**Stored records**
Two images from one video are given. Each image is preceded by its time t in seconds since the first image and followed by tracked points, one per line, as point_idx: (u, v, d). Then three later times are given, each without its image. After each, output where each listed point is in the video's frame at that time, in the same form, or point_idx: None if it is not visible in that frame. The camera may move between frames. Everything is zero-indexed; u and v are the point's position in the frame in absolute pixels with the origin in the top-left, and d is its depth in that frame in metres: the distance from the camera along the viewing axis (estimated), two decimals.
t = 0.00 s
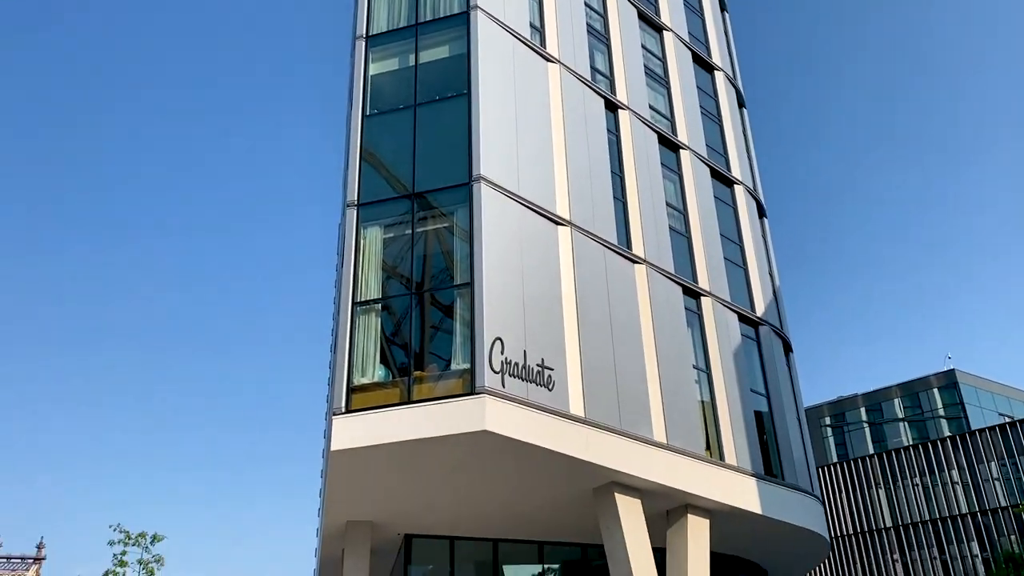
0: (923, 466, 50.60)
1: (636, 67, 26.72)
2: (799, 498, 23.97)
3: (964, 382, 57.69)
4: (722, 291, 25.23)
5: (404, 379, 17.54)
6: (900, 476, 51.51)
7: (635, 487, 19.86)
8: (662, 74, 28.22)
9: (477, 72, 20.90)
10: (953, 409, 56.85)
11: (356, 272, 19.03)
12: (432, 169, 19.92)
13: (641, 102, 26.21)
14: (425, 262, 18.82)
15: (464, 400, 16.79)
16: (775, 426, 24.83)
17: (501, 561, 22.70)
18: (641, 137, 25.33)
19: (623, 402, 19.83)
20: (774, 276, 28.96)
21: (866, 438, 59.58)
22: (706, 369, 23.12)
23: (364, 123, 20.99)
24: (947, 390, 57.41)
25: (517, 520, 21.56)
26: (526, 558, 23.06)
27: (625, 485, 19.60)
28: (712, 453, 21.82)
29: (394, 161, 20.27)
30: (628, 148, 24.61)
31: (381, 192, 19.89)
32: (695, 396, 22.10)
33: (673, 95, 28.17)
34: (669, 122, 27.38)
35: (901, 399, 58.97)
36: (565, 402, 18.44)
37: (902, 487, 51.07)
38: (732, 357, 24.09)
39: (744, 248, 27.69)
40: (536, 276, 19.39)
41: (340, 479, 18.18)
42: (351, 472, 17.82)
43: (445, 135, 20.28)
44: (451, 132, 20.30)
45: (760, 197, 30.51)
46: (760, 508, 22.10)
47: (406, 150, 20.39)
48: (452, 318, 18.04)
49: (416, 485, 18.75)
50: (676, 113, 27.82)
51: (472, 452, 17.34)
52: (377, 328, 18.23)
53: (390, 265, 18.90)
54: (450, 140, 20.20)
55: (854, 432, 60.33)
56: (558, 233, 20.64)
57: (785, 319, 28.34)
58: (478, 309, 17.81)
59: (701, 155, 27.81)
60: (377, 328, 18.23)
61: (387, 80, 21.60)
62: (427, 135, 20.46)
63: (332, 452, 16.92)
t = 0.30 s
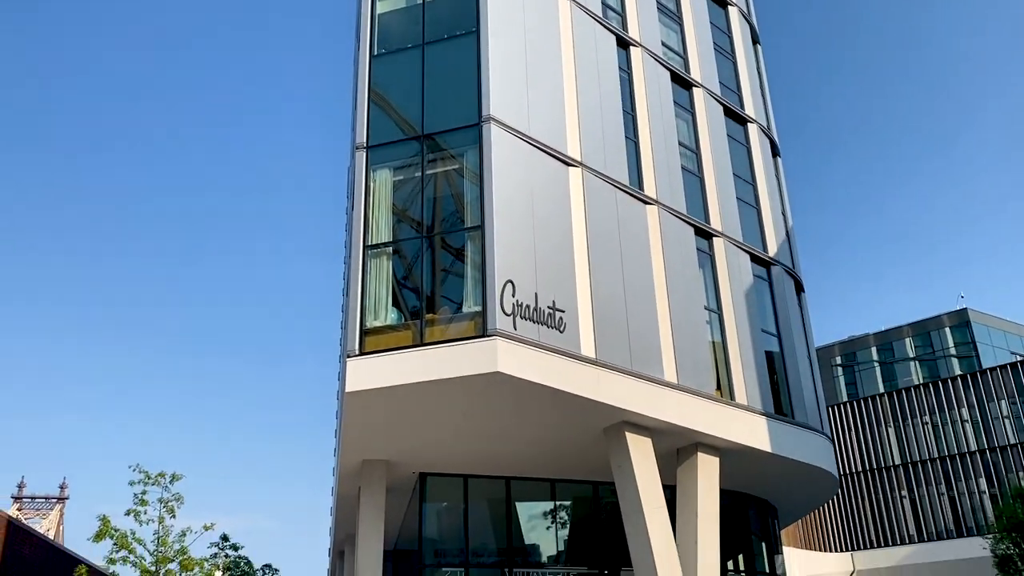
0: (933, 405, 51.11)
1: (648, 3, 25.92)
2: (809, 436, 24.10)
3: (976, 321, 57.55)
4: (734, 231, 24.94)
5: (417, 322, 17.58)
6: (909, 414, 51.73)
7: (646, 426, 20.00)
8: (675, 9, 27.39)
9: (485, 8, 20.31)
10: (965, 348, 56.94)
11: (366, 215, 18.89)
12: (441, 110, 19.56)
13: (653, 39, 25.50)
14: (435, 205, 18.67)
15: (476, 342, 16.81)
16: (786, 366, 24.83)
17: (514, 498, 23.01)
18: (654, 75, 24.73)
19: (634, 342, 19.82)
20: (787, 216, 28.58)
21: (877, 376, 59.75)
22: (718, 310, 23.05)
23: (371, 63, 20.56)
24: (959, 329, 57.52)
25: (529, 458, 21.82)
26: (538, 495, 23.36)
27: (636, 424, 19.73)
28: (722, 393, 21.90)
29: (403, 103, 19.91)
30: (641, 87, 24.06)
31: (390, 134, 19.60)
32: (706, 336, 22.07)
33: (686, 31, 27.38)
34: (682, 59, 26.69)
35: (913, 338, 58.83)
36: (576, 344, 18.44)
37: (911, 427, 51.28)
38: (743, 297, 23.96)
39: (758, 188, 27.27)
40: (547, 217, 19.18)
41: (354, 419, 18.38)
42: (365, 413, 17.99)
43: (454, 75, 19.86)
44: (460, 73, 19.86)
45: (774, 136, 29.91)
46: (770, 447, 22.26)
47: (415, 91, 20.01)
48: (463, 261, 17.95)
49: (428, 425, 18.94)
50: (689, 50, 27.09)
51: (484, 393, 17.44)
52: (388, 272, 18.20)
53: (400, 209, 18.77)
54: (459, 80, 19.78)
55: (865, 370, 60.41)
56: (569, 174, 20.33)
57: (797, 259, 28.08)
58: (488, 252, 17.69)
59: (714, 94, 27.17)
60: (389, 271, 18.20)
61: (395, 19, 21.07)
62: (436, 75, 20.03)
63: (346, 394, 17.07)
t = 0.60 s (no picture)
0: (941, 351, 51.82)
1: None
2: (819, 384, 24.10)
3: (988, 268, 57.13)
4: (746, 179, 24.54)
5: (426, 273, 17.48)
6: (918, 361, 52.23)
7: (655, 375, 20.00)
8: None
9: None
10: (976, 295, 56.72)
11: (374, 165, 18.64)
12: (448, 57, 19.13)
13: None
14: (443, 155, 18.42)
15: (486, 293, 16.71)
16: (796, 314, 24.69)
17: (524, 446, 23.22)
18: (665, 19, 24.07)
19: (644, 291, 19.70)
20: (798, 164, 28.12)
21: (887, 324, 59.55)
22: (728, 259, 22.85)
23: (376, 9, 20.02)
24: (970, 276, 57.13)
25: (539, 407, 21.94)
26: (548, 443, 23.56)
27: (645, 373, 19.73)
28: (731, 341, 21.84)
29: (409, 50, 19.48)
30: (652, 31, 23.45)
31: (397, 82, 19.21)
32: (716, 286, 21.90)
33: None
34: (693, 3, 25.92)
35: (923, 285, 58.39)
36: (586, 294, 18.33)
37: (919, 374, 51.78)
38: (754, 246, 23.71)
39: (769, 135, 26.76)
40: (557, 166, 18.87)
41: (364, 369, 18.42)
42: (375, 362, 18.02)
43: (460, 21, 19.37)
44: (467, 18, 19.36)
45: (786, 82, 29.25)
46: (779, 395, 22.28)
47: (421, 38, 19.55)
48: (472, 212, 17.75)
49: (439, 375, 19.02)
50: None
51: (494, 343, 17.42)
52: (397, 224, 18.03)
53: (408, 159, 18.53)
54: (466, 26, 19.30)
55: (875, 318, 60.12)
56: (579, 122, 19.94)
57: (809, 207, 27.71)
58: (498, 202, 17.48)
59: (726, 38, 26.46)
60: (398, 222, 18.06)
61: None
62: (442, 21, 19.54)
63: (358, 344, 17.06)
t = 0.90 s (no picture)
0: (952, 300, 50.53)
1: None
2: (828, 333, 24.01)
3: (1001, 216, 56.17)
4: (758, 128, 24.10)
5: (435, 224, 17.35)
6: (928, 310, 51.42)
7: (665, 326, 19.96)
8: None
9: None
10: (988, 245, 55.93)
11: (382, 114, 18.37)
12: (455, 3, 18.67)
13: None
14: (451, 104, 18.15)
15: (495, 244, 16.57)
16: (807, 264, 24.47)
17: (533, 395, 23.38)
18: None
19: (653, 241, 19.53)
20: (811, 111, 27.57)
21: (897, 274, 59.18)
22: (739, 209, 22.60)
23: None
24: (983, 224, 56.26)
25: (548, 357, 22.01)
26: (557, 392, 23.70)
27: (654, 323, 19.68)
28: (741, 291, 21.72)
29: None
30: None
31: (403, 29, 18.79)
32: (727, 236, 21.69)
33: None
34: None
35: (935, 235, 57.83)
36: (595, 245, 18.18)
37: (929, 322, 51.08)
38: (766, 195, 23.40)
39: (782, 82, 26.19)
40: (566, 115, 18.53)
41: (374, 320, 18.44)
42: (386, 313, 18.01)
43: None
44: None
45: (799, 27, 28.51)
46: (789, 344, 22.23)
47: None
48: (480, 163, 17.53)
49: (449, 325, 19.05)
50: None
51: (503, 295, 17.37)
52: (405, 173, 17.90)
53: (416, 108, 18.28)
54: None
55: (885, 268, 59.75)
56: (588, 70, 19.52)
57: (821, 155, 27.26)
58: (506, 152, 17.24)
59: None
60: (406, 173, 17.88)
61: None
62: None
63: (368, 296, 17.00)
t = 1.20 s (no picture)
0: (964, 258, 49.66)
1: None
2: (839, 291, 23.78)
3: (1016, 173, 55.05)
4: (770, 83, 23.60)
5: (443, 182, 17.13)
6: (939, 268, 50.72)
7: (674, 284, 19.79)
8: None
9: None
10: (1001, 203, 54.73)
11: (389, 71, 18.07)
12: None
13: None
14: (459, 61, 17.81)
15: (504, 202, 16.35)
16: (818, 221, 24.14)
17: (542, 354, 23.39)
18: None
19: (663, 199, 19.27)
20: (824, 66, 26.95)
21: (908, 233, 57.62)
22: (750, 165, 22.24)
23: None
24: (997, 181, 54.94)
25: (557, 317, 21.98)
26: (566, 351, 23.69)
27: (664, 282, 19.52)
28: (751, 249, 21.48)
29: None
30: None
31: None
32: (738, 193, 21.38)
33: None
34: None
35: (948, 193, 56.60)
36: (604, 202, 17.95)
37: (940, 280, 50.40)
38: (778, 152, 23.01)
39: (795, 36, 25.57)
40: (575, 70, 18.14)
41: (383, 278, 18.32)
42: (396, 272, 17.88)
43: None
44: None
45: None
46: (799, 303, 22.05)
47: None
48: (489, 120, 17.25)
49: (458, 284, 18.96)
50: None
51: (513, 253, 17.21)
52: (413, 130, 17.67)
53: (423, 65, 17.96)
54: None
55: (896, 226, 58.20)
56: (598, 23, 19.06)
57: (833, 111, 26.72)
58: (515, 108, 16.95)
59: None
60: (414, 131, 17.64)
61: None
62: None
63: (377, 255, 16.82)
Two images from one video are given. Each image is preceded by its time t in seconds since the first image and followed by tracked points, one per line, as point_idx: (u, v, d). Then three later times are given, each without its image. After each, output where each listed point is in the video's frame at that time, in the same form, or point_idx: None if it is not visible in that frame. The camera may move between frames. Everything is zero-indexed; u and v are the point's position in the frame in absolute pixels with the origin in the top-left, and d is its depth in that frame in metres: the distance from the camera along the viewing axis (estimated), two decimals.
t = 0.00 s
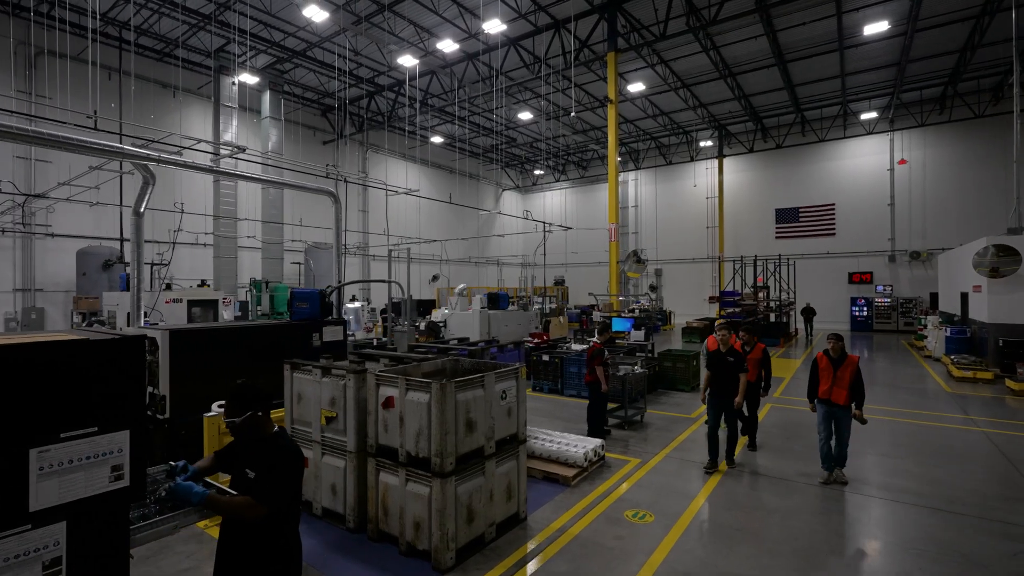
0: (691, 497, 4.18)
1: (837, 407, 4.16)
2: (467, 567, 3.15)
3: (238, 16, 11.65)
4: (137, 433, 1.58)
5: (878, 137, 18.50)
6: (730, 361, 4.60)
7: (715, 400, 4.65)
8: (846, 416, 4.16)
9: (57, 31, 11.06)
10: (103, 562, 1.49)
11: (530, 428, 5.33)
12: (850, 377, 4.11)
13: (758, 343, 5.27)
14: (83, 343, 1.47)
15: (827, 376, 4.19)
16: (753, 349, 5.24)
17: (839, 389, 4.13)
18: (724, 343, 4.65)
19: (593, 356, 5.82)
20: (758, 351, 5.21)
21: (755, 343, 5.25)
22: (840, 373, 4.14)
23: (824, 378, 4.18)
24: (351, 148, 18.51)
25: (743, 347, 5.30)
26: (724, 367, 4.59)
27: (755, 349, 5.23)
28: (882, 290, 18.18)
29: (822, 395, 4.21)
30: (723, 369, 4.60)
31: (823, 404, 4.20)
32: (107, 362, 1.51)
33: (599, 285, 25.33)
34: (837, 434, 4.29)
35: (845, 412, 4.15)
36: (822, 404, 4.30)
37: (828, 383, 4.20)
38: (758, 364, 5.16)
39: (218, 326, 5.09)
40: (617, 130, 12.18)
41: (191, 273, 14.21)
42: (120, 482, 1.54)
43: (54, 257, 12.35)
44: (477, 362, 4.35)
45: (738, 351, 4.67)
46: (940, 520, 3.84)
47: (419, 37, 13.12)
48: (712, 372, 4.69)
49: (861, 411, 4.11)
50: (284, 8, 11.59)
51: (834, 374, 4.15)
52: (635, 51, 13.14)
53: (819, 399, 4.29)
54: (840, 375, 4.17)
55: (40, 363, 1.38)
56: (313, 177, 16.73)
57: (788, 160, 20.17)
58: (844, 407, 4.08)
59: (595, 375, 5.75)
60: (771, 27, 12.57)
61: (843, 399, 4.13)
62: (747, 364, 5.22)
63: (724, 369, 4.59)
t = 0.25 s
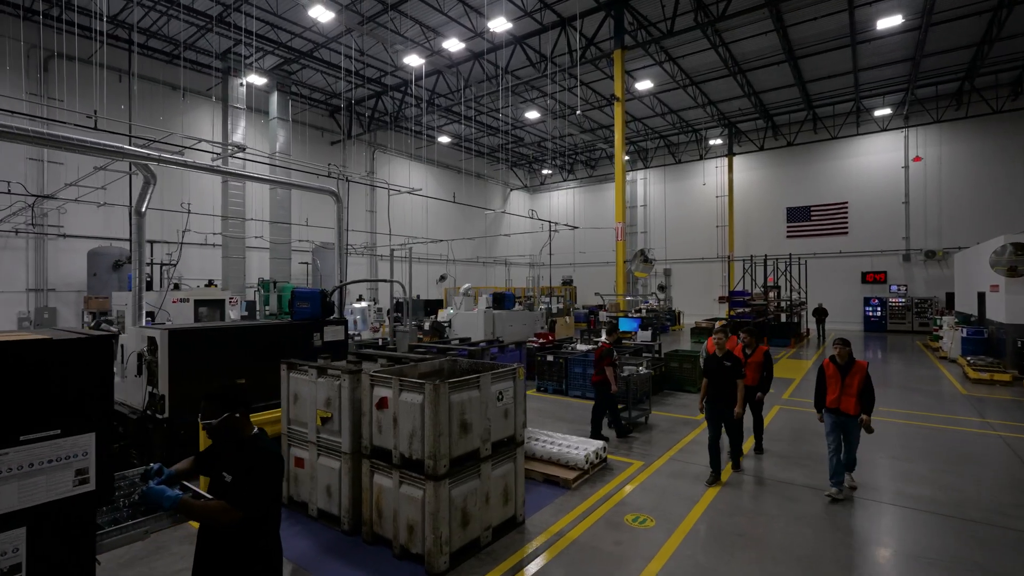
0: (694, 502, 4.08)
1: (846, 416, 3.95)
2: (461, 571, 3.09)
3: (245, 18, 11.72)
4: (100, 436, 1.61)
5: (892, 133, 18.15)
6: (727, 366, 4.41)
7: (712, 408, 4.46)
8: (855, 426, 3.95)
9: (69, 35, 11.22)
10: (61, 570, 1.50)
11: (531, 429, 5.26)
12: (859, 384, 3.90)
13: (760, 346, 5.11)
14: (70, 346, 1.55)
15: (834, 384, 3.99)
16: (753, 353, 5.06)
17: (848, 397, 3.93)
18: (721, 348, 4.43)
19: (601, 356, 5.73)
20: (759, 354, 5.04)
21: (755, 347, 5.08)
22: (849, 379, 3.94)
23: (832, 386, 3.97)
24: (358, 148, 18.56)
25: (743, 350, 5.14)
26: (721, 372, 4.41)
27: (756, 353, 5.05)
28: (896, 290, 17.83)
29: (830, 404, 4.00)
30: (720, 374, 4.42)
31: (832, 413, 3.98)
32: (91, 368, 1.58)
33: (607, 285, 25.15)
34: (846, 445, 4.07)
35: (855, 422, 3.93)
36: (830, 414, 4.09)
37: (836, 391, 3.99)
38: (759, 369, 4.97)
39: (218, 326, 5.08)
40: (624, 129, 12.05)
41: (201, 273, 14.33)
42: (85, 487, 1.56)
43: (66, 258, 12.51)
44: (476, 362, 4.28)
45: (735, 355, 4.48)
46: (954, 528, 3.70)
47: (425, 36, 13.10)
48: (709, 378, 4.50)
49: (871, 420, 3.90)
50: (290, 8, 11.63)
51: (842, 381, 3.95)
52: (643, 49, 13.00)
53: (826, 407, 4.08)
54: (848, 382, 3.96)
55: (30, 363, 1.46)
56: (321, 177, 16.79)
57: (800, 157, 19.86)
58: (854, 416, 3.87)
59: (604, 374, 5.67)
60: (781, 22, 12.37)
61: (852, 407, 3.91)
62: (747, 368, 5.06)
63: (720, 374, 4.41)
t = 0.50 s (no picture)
0: (694, 506, 3.98)
1: (848, 420, 3.78)
2: None
3: (249, 18, 11.75)
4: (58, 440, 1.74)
5: (903, 131, 17.87)
6: (723, 367, 4.20)
7: (707, 412, 4.21)
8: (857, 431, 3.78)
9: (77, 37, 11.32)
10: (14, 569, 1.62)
11: (530, 430, 5.19)
12: (863, 387, 3.73)
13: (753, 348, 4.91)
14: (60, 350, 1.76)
15: (835, 386, 3.83)
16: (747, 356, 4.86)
17: (849, 401, 3.75)
18: (716, 350, 4.29)
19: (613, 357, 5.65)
20: (752, 357, 4.83)
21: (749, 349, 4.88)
22: (851, 382, 3.77)
23: (832, 389, 3.82)
24: (364, 148, 18.58)
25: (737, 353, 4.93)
26: (717, 374, 4.18)
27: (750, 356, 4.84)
28: (907, 290, 17.53)
29: (831, 408, 3.83)
30: (715, 376, 4.20)
31: (833, 418, 3.81)
32: (71, 377, 1.77)
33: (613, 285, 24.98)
34: (849, 451, 3.90)
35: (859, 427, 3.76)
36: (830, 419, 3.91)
37: (837, 394, 3.82)
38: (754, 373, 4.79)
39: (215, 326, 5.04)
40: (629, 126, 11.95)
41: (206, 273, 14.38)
42: (39, 492, 1.68)
43: (73, 258, 12.60)
44: (472, 362, 4.21)
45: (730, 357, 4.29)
46: (965, 536, 3.57)
47: (428, 35, 13.07)
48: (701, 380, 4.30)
49: (875, 425, 3.72)
50: (293, 8, 11.63)
51: (843, 383, 3.79)
52: (648, 46, 12.88)
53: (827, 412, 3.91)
54: (851, 385, 3.80)
55: (30, 362, 1.67)
56: (326, 177, 16.82)
57: (809, 155, 19.60)
58: (857, 420, 3.70)
59: (615, 375, 5.59)
60: (789, 18, 12.20)
61: (854, 412, 3.74)
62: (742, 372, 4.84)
63: (717, 376, 4.18)
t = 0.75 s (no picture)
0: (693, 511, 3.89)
1: (849, 429, 3.55)
2: None
3: (253, 18, 11.77)
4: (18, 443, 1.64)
5: (913, 128, 17.58)
6: (718, 373, 3.91)
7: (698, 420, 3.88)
8: (860, 441, 3.54)
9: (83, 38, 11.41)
10: None
11: (528, 432, 5.11)
12: (866, 395, 3.50)
13: (749, 348, 4.58)
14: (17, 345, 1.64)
15: (836, 393, 3.59)
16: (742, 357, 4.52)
17: (851, 408, 3.52)
18: (710, 354, 4.03)
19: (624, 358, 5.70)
20: (748, 359, 4.49)
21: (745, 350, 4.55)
22: (854, 389, 3.53)
23: (832, 396, 3.59)
24: (368, 148, 18.60)
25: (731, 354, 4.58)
26: (709, 380, 3.87)
27: (745, 357, 4.51)
28: (918, 290, 17.25)
29: (832, 415, 3.61)
30: (708, 382, 3.88)
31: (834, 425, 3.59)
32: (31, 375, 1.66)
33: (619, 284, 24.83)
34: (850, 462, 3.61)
35: (861, 436, 3.53)
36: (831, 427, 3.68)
37: (837, 402, 3.60)
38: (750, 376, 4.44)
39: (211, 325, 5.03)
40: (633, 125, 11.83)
41: (211, 273, 14.44)
42: None
43: (80, 258, 12.69)
44: (467, 363, 4.15)
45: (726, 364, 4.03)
46: (974, 544, 3.46)
47: (432, 35, 13.04)
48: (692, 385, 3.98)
49: (877, 434, 3.51)
50: (297, 8, 11.63)
51: (845, 390, 3.55)
52: (653, 43, 12.75)
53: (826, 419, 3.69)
54: (853, 392, 3.56)
55: None
56: (331, 177, 16.85)
57: (818, 154, 19.34)
58: (858, 429, 3.48)
59: (626, 374, 5.63)
60: (797, 14, 12.03)
61: (856, 420, 3.51)
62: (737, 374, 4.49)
63: (709, 381, 3.85)
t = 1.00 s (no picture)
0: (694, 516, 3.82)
1: (856, 442, 3.30)
2: None
3: (258, 20, 11.82)
4: None
5: (926, 126, 17.27)
6: (712, 379, 3.81)
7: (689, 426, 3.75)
8: (867, 457, 3.28)
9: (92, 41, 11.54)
10: None
11: (527, 434, 5.05)
12: (875, 405, 3.25)
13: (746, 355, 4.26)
14: None
15: (842, 403, 3.34)
16: (739, 364, 4.19)
17: (858, 420, 3.27)
18: (705, 359, 3.89)
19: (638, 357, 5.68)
20: (746, 367, 4.18)
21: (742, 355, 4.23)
22: (861, 399, 3.30)
23: (838, 406, 3.34)
24: (374, 149, 18.64)
25: (728, 361, 4.25)
26: (702, 385, 3.76)
27: (743, 364, 4.19)
28: (931, 290, 16.93)
29: (837, 427, 3.36)
30: (701, 386, 3.77)
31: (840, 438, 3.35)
32: None
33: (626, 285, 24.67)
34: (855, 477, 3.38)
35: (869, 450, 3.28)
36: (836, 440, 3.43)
37: (843, 413, 3.35)
38: (748, 384, 4.16)
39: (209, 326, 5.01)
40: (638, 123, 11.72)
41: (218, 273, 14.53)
42: None
43: (89, 259, 12.83)
44: (463, 365, 4.09)
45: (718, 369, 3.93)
46: (986, 556, 3.33)
47: (436, 34, 13.02)
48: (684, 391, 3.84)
49: (885, 447, 3.27)
50: (301, 9, 11.65)
51: (852, 400, 3.31)
52: (659, 41, 12.63)
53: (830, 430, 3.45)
54: (859, 403, 3.32)
55: None
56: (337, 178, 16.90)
57: (828, 152, 19.07)
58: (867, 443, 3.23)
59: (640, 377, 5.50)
60: (805, 10, 11.85)
61: (864, 433, 3.26)
62: (734, 383, 4.17)
63: (702, 387, 3.76)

**PROBLEM TO WORK ON**
The reply should hold the lines from the top of the records through the line containing "10: (953, 409, 56.85)", reproduced exactly, and no pictures.

**TASK OUTPUT**
Two images from one video are given. Each image is preceded by its time t in seconds since the first image and followed by tracked points, one per line, as point_idx: (u, v, d). Then three later times are given, each without its image. After each, output where each listed point is in the video's frame at that time, in the same form, or point_idx: None if it is not visible in that frame. The camera may move between frames. Everything is zero-indexed; u and v are the point's position in the frame in absolute pixels with the origin in the top-left, and d is its depth in that frame in metres: the distance from the camera along the viewing axis (estimated), two decimals.
t = 0.00 s
0: (923, 466, 50.60)
1: (636, 67, 26.72)
2: (799, 498, 23.97)
3: (964, 382, 57.69)
4: (722, 291, 25.23)
5: (404, 379, 17.54)
6: (900, 476, 51.51)
7: (635, 487, 19.86)
8: (662, 74, 28.22)
9: (477, 72, 20.90)
10: (953, 409, 56.85)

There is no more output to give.